Hij is directeur van Gasworks BV ( www.gasworks.nl/ ) en woont in Eindhoven.
Klomp heeft andere dan de nu officieel geldende opvattingen over het tegengaan van CO2-emissies en het subsidieren van energieprojecten. Hij heeft gevraagd om zijn mening in deze kolommen te mogen weergeven. Het gaat om een serieus betoog over onderwerpen die voor deze website relevant zijn, en waarin ik mij een heel eind herken.
Desalniettemin blijft het een gastopinie – de meningen zijn die van Klomp.
Dit artikel is de eerste in een serie van drie.
——————————————
Klimaattop Parijs: Decarbonisatie
Om de opwarming van de aarde tot minder dan 2˚C te laten doen toenemen, moet de uitstoot van CO2 afnemen. Dat kan op twee manieren.

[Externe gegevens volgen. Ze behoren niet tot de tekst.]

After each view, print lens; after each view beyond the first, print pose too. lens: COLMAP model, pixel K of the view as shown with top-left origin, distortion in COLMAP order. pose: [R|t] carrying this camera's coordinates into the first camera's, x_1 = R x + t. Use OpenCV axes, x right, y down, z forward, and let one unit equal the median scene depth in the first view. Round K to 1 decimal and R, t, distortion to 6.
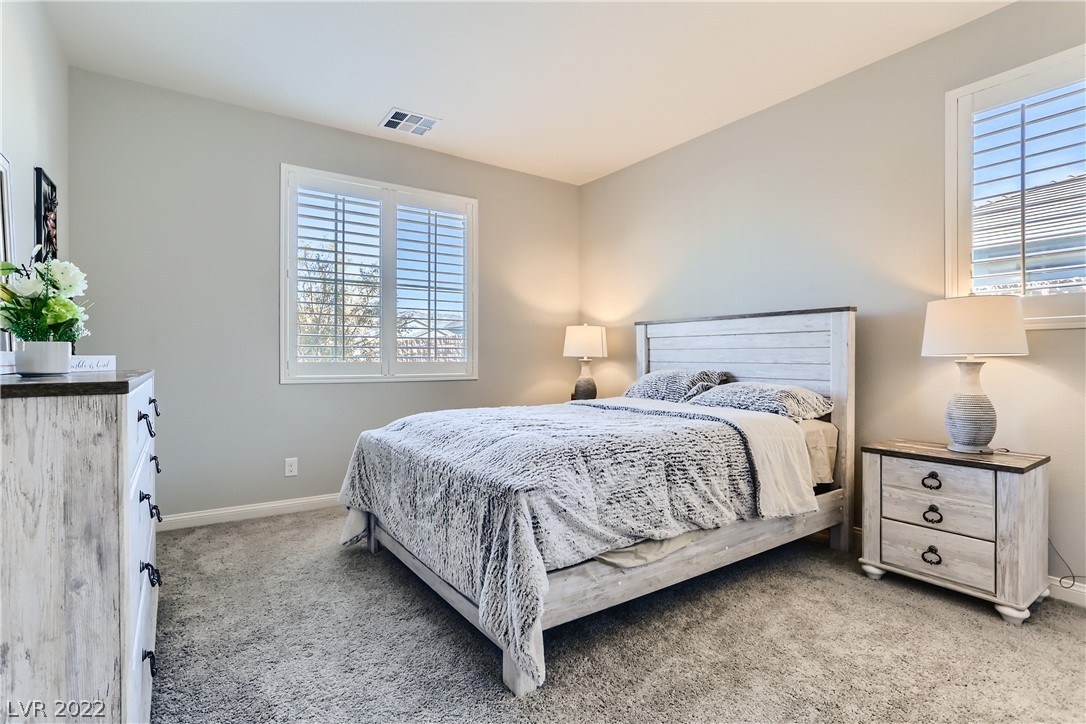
lens RADIAL K [[534.0, 0, 537.0], [0, 534.0, 355.2], [0, 0, 1]] dist [-0.000931, 0.000952]
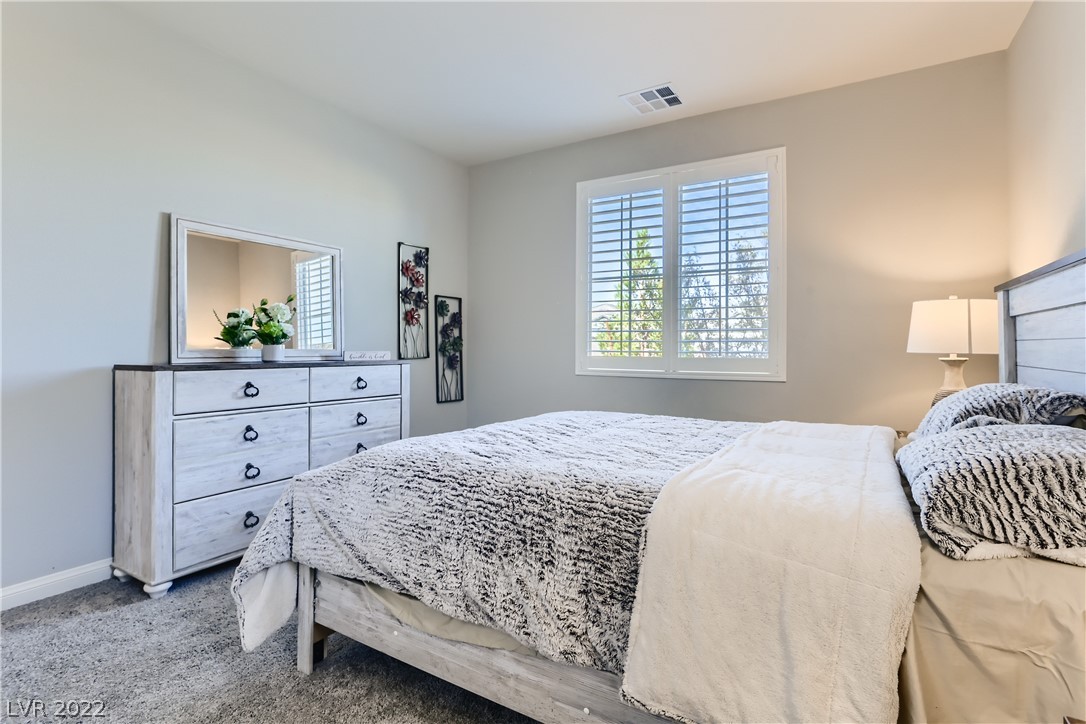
lens RADIAL K [[516.0, 0, 543.1], [0, 516.0, 349.1], [0, 0, 1]] dist [-0.038827, 0.022650]
pose [[0.419637, 0.004997, -0.907678, 0.449122], [-0.003049, 0.999987, 0.004096, -0.003492], [0.907687, 0.001049, 0.419647, 0.416093]]
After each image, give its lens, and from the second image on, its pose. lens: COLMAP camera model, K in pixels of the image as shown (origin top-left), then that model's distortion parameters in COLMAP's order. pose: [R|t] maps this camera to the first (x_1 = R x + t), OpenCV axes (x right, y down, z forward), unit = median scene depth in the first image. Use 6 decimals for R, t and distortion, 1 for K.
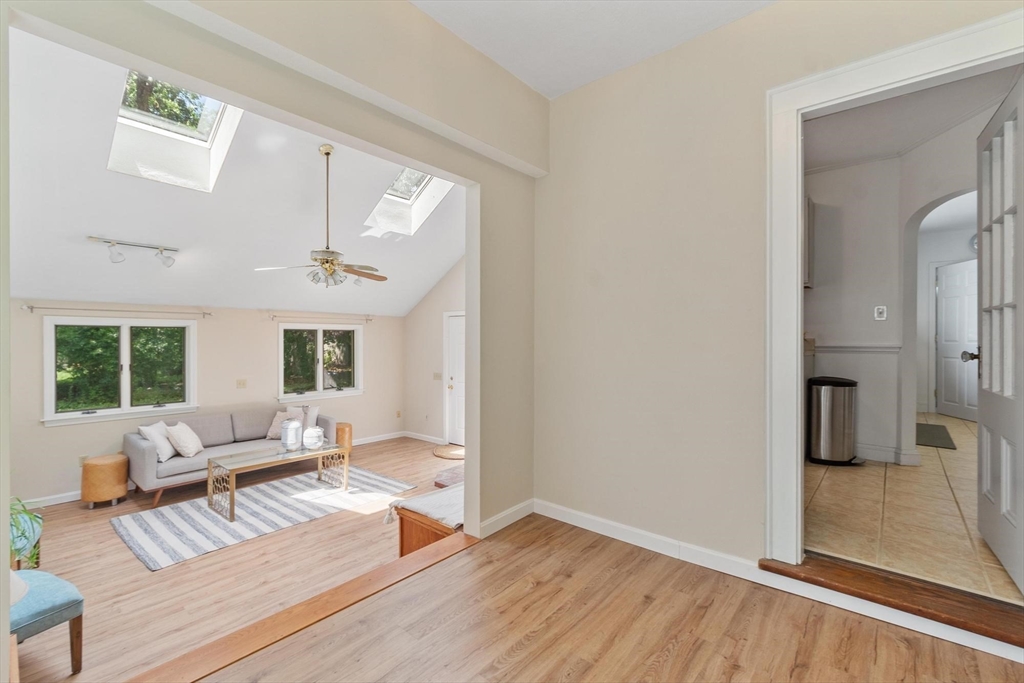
lens RADIAL K [[449.0, 0, 505.1], [0, 449.0, 332.7], [0, 0, 1]] dist [-0.001468, -0.000118]
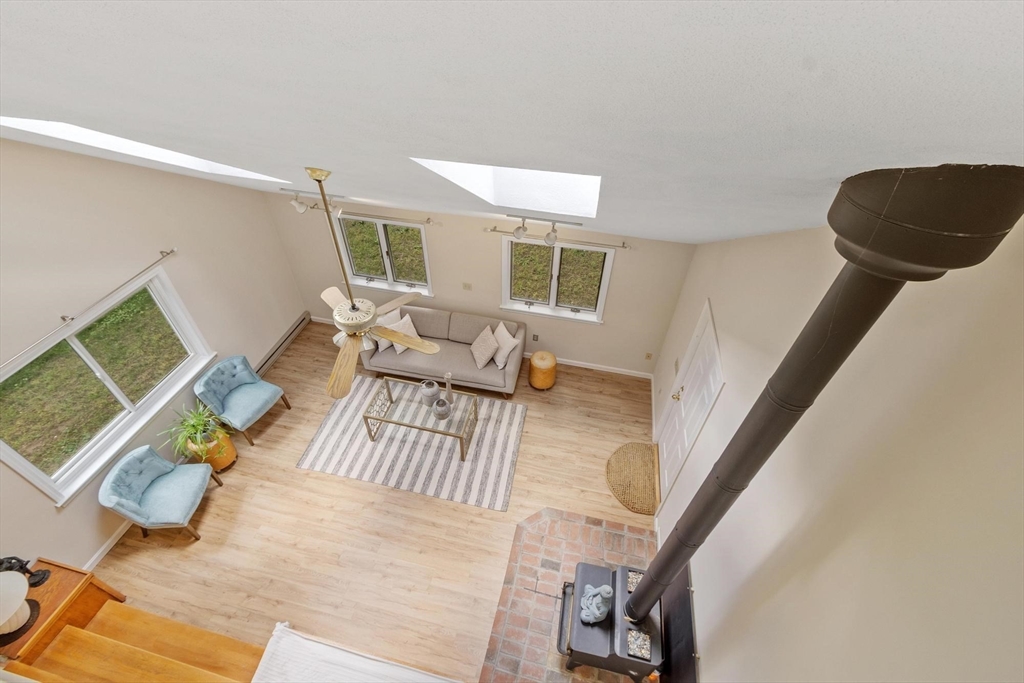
lens RADIAL K [[449.0, 0, 505.1], [0, 449.0, 332.7], [0, 0, 1]] dist [-0.001468, -0.000118]
pose [[0.470735, 0.588462, -0.657359, 0.201430], [0.000328, 0.744956, 0.667114, -0.569996], [0.882274, -0.314250, 0.350484, 0.833236]]
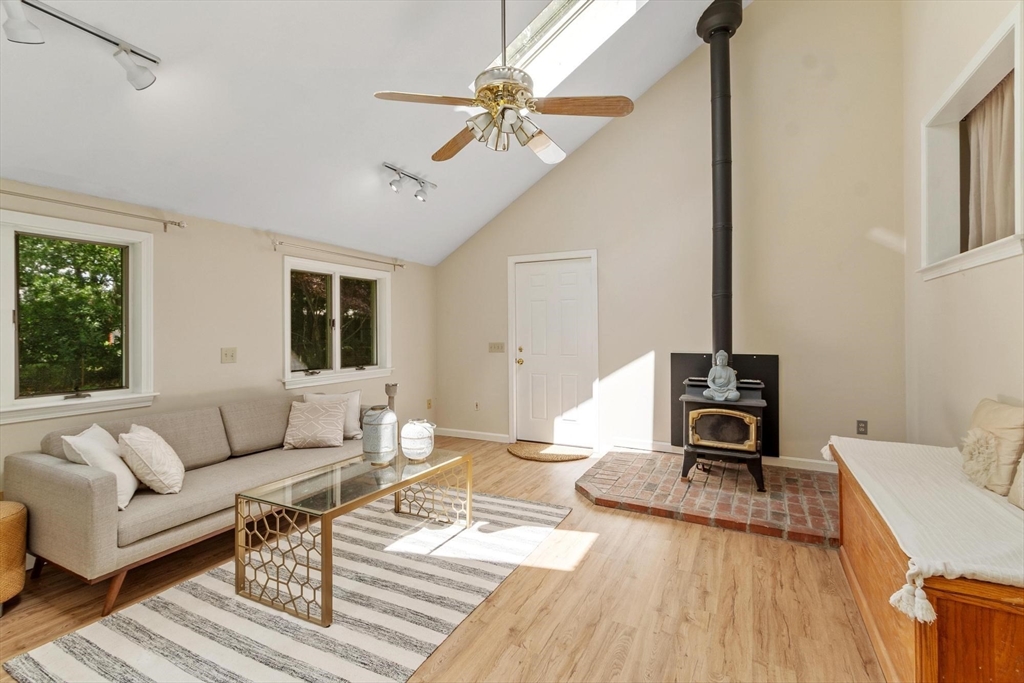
lens RADIAL K [[466.8, 0, 505.9], [0, 466.8, 324.4], [0, 0, 1]] dist [0.002404, 0.000891]
pose [[0.973330, -0.000335, 0.229411, -0.457412], [0.000323, 1.000000, 0.000089, 0.090119], [-0.229411, -0.000012, 0.973330, 0.408261]]
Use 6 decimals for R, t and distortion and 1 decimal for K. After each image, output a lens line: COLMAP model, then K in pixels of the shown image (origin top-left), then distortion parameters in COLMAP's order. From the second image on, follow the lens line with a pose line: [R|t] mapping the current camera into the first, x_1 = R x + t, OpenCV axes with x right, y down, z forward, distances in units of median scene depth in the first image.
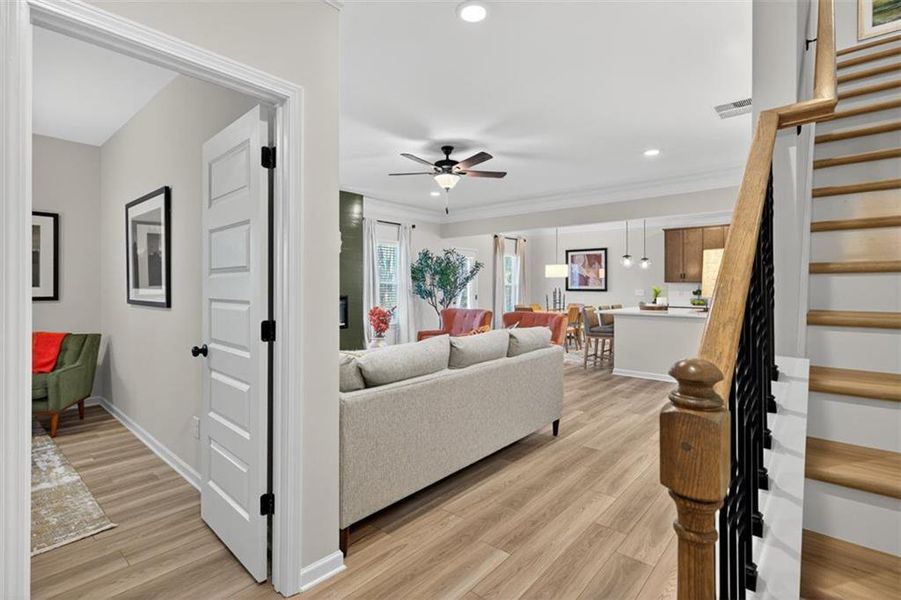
lens RADIAL K [[430.0, 0, 450.5], [0, 430.0, 286.6], [0, 0, 1]] dist [0.018386, 0.000140]
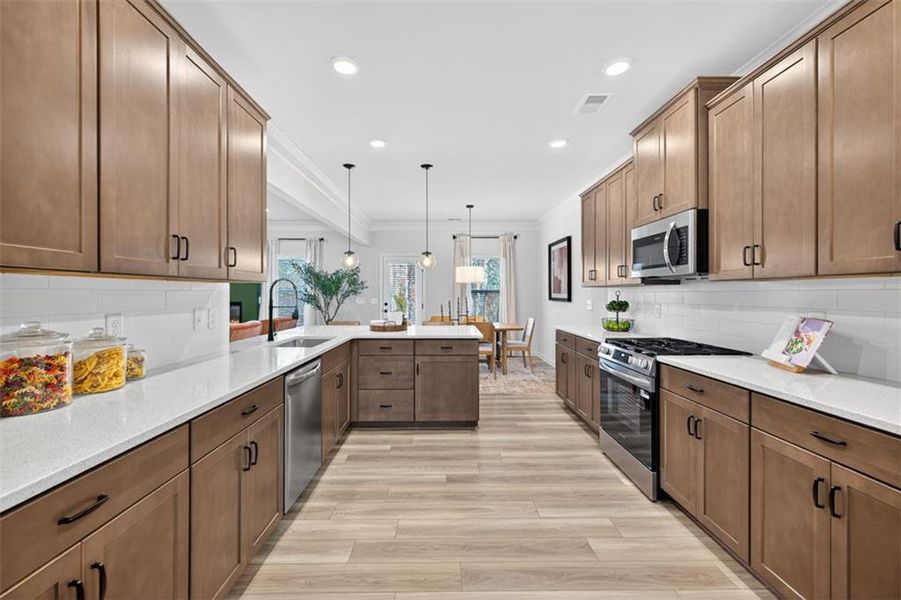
lens RADIAL K [[377.4, 0, 452.1], [0, 377.4, 295.5], [0, 0, 1]] dist [0.006594, -0.000521]
pose [[0.666658, 0.002346, -0.745360, 0.870681], [0.000983, 0.999991, 0.004027, -0.001708], [0.745363, -0.003417, 0.666650, 0.618470]]
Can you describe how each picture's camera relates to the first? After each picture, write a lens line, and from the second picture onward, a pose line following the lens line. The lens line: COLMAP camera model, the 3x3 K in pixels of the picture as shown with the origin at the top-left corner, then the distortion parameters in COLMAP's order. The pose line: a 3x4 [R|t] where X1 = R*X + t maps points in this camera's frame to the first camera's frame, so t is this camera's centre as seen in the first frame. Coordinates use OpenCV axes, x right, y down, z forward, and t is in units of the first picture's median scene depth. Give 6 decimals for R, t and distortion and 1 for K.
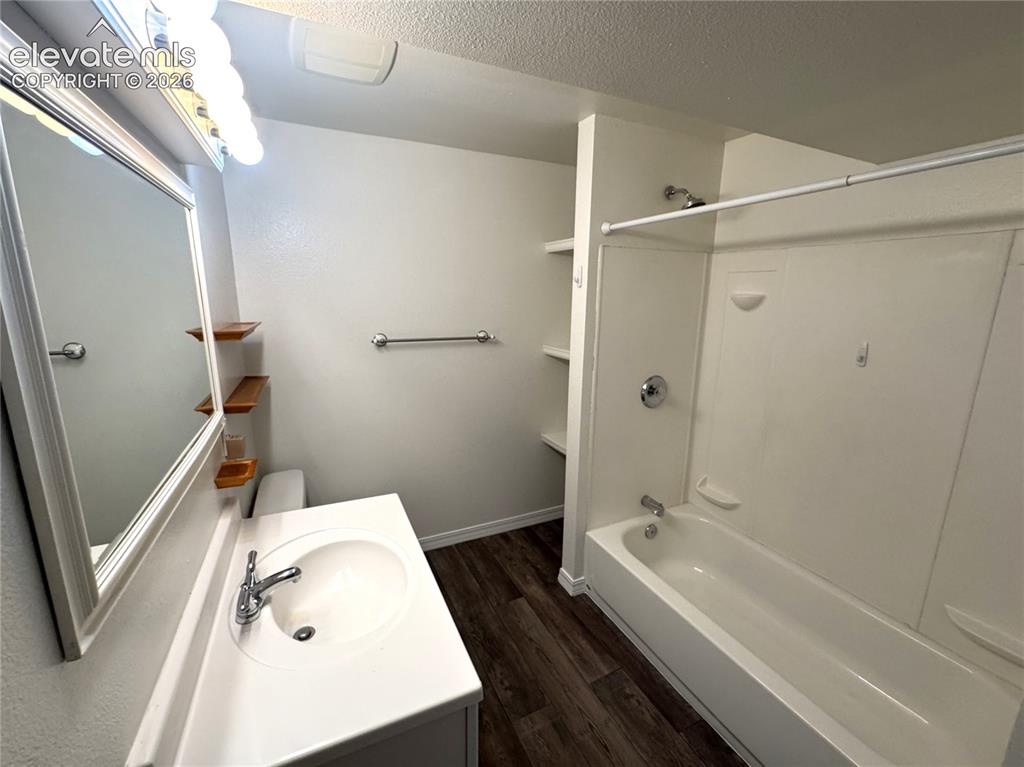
lens RADIAL K [[439.5, 0, 513.5], [0, 439.5, 383.6], [0, 0, 1]] dist [-0.001003, -0.000724]
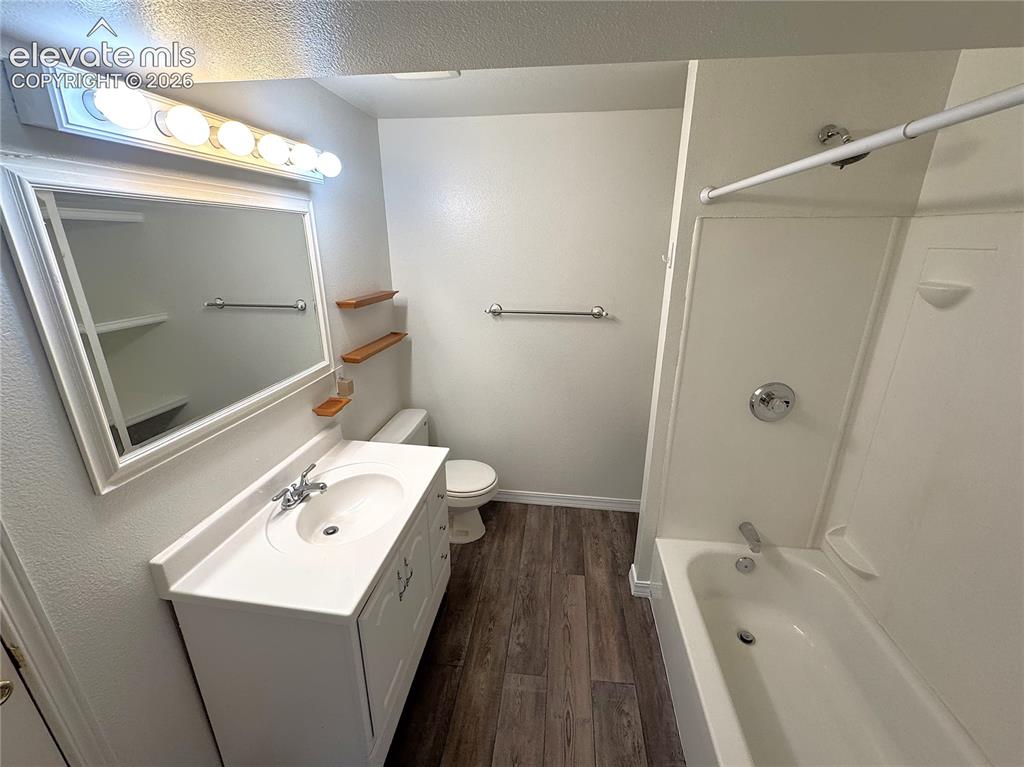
lens RADIAL K [[432.8, 0, 512.0], [0, 432.8, 383.5], [0, 0, 1]] dist [-0.000232, -0.000476]
pose [[0.834878, 0.165272, -0.525038, 0.358424], [-0.106694, 0.984358, 0.140200, -0.079300], [0.539996, -0.061032, 0.839452, 0.104220]]
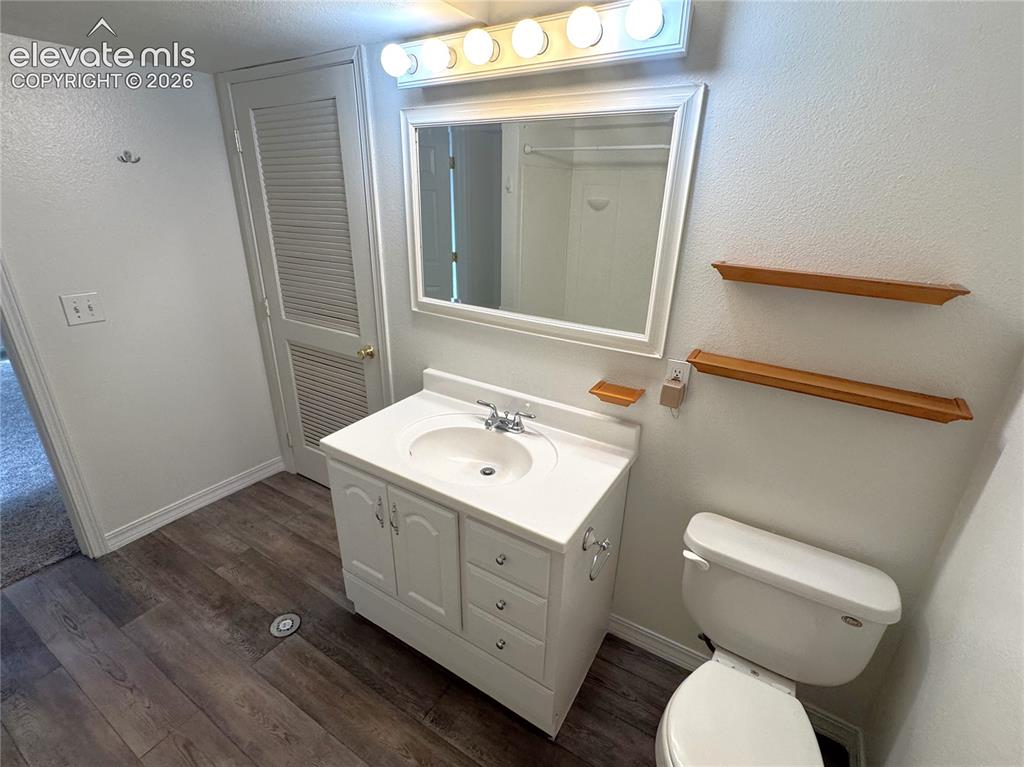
lens RADIAL K [[491.1, 0, 510.8], [0, 491.1, 378.9], [0, 0, 1]] dist [0.001124, 0.000041]
pose [[-0.853679, 0.173089, -0.491195, 0.075496], [-0.128087, 0.844406, 0.520166, -0.247465], [0.504803, 0.506970, -0.698681, 1.078294]]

Men bespaart CO2-uitstoot door afname van energiegebruik. Dat is makkelijker gezegd dan gedaan, omdat het op enig moment ingrijpt op het handelen van de mens, z’n manier van leven of het raakt aan zijn economische activiteit. Allemaal zaken waar we allen van weten dat ze een behoorlijk belemmering zijn om CO2-uitstoot te laten afnemen.
Men kan ook CO2-uitstoot besparen door de hoeveelheid CO2 die het energieverbruik uitstoot, te verminderen. Decarboniseren heet dat. Dan kan het energieverbruik gewoon blijven wat het is, maar vervangen we de energieproductie door een energieproductie uit CO2-arme bronnen.
Maar, zult u zeggen, dat doen we toch al. We maken toch al duurzame energie. Dat klopt, maar wat we niet laten meewegen in die duurzame energieproductie is de CO2 die ontstaat. Daar wringt de schoen. Voor wind en zon is daar geen probleem mee. Voor aardwarmte alleen als het grondwater niet vervuild raakt. Voor biomassa ligt het een stuk moei-
lijker. Daar kan het zelfs zo zijn dat het middel erger is dan de kwaal, maar aan de andere kant zijn er ook bewezen nuttige toepassingen met behoorlijke rendementen op decarbonisatie.
Het inzicht dat duurzame energie ook een rendement moet hebben in decarbonisatie is vooralsnog alleen voor transportbrandstoffen in bindende EU-richtlijnen komen vast te liggen. Daar staan de doelstellingen op 10% duurzame brandstof en 6% decarbonisatie in 2020. Dat is voor elke Lidstaat gelijk.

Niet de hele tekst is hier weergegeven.